Detecting Persistence Mechanisms
- Thursday, January 10th, 2013 at 1:00 PM EST (18:00:00 UTC)
- Alissa Torres
You can now attend the webcast using your mobile device!
Persistence mechanisms are techniques used by malware to increase survivability on compromised host systems. For an incident responder, the identification of specific artifacts created by such techniques can provide excellent insight into the function of the malicious code. In fact, these host-based artifacts aid in unraveling the adversary's methodologies and the subsequent identification of other compromised systems on the network. This presentation will cover both common persistence mechanisms such as modified registry keys, Windows service persistence and other methods seen in past campaigns as well as newer techniques from malware hitting today's enterprises. Also during this hour, several tools useful in isolating and identifying persistence indicators will be introduced. This session covers key skills needed on effective security teams and is a "must attend" webcast for those working in the IR profession.

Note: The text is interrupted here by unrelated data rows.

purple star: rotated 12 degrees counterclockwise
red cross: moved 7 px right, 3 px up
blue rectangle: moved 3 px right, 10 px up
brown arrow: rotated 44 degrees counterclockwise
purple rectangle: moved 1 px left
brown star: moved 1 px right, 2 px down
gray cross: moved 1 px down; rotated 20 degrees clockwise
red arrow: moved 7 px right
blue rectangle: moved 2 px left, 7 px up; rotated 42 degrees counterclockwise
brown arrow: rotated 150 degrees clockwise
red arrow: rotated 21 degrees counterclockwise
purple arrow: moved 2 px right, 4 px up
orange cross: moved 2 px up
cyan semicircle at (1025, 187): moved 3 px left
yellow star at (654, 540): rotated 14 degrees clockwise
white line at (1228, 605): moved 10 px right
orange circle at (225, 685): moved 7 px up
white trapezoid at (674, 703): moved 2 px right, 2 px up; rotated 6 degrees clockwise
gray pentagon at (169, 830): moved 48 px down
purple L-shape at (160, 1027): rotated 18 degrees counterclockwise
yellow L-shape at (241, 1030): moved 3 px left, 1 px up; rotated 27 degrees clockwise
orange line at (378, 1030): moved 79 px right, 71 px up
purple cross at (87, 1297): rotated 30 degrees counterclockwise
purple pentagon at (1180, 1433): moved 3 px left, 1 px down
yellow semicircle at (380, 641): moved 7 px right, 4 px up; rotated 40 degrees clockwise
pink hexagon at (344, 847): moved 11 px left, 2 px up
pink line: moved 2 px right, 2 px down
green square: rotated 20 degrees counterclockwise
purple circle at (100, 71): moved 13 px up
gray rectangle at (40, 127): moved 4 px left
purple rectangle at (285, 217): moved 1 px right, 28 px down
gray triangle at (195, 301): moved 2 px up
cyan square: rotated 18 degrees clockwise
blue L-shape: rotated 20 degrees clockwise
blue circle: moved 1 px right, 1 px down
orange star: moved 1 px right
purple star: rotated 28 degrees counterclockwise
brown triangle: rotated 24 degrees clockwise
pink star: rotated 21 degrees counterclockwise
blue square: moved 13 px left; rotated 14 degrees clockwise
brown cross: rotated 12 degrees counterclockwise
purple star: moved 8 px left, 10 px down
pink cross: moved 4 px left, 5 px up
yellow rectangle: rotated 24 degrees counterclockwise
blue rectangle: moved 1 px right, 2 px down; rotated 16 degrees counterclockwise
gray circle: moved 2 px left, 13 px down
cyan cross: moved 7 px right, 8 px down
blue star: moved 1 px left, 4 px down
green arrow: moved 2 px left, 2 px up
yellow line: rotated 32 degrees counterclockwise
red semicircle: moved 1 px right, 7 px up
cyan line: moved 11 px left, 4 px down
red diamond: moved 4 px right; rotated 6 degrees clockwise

Alissa Torres is a SANS Analyst and certified SANS instructor specializing in advanced computer forensics and incident response (IR). She has extensive experience in information security in the government, academic and corporate environments. Alissa has served as an incident handler and as a digital forensic investigator on an internal security team. She has taught at the Defense Cyber Investigations Training Academy (DCITA), delivering IR and network basics to security professionals entering the forensics community. A GIAC Certified Forensic Analyst (GCFA), Alissa holds the GCFE, GPEN, CISSP, EnCE, CFCE, MCT and CTT+ certifications.